The Minnesota Soldiers' Home, later known as the Minnesota Veterans Home in Minneapolis, is an old soldiers' home near Minnehaha Falls in Minneapolis, Minnesota.

== History ==
After the American Civil War and the devastation that it caused, there was sentiment that the United States should provide care for its veterans. The Minnesota Legislature authorized the establishment of the Soldiers' Home in 1887, as a "reward to the brave and deserving". Construction began the following year, in 1888. By 1911, the home had five men's cottages and one women's cottage, along with other buildings such as an infirmary, a dining hall, and so on. The home was originally envisioned as a place of rest and as a monument in appreciation of veterans' contributions. As such, it was beautifully landscaped, and medical care was not provided until after World War I. Even then, medical care was a secondary goal.

In the 1960s, the Soldiers' Home Board of Trustees recognized that the Home should provide health care as a primary goal. This shift was gradual. In 1968, the home was licensed for 56 nursing care beds and 375 boarding care beds, which were primarily non-medical care. The home was operated in a quasi-military fashion at the time. As priorities shifted, medical care became more of a focus. A new nursing care facility was built on the Minneapolis campus in 1972, with another following in 1980. In 1978, the old state hospital in Hastings was converted into a domiciliary residence for veterans. This resulted in a total of 250 nursing care beds in Minneapolis, 250 domiciliary beds in Minneapolis, and 200 domiciliary beds in Hastings.

In 1988, the Legislature reorganized the Veterans Homes, separating them from the Department of Veterans Affairs. The Veterans Homes Board of Directors was established to turn the homes into high quality health care facilities while also considering the special needs of the veteran population. The Board has memberships from both the health care field and veterans' organizations.

== Present Day ==
There are now five Veterans Homes in Minnesota.
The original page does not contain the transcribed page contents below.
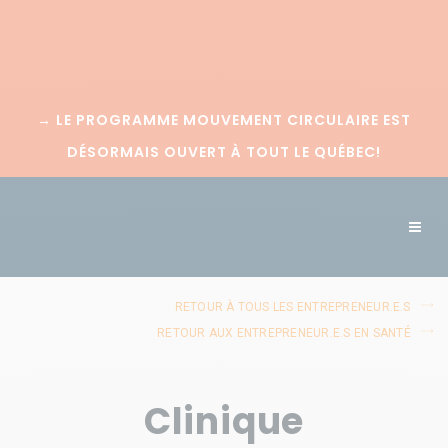
→
LE PROGRAMME MOUVEMENT CIRCULAIRE EST
DÉSORMAIS OUVERT À TOUT LE QUÉBEC!
RETOUR À TOUS LES ENTREPRENEUR.E.S
RETOUR AUX ENTREPRENEUR.E.S EN SANTÉ
Clinique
The Minneapolis campus has 300 skilled nursing care beds and 50 domiciliary beds, and the Hastings campus has 200 domiciliary care beds. A home in Silver Bay has 83 skilled nursing care beds, a home in Luverne has 85 skilled nursing care beds, and a home in Fergus Falls has 106 skilled nursing care beds.

The veterans' community, from the days of the Grand Army of the Republic and the United Spanish War Veterans to the present, has been active in supporting the Minnesota Veterans Homes. They promote the homes and provide awareness of the services provided by the Veterans Homes. They also play a role in advocacy by promoting the causes of veterans to make sure their needs are met. The community has also monitored the homes to ensure that residents are receiving quality care. Finally, the veterans' community has provided donations of money and equipment to the Homes. These donations have improved the quality of life for the residents.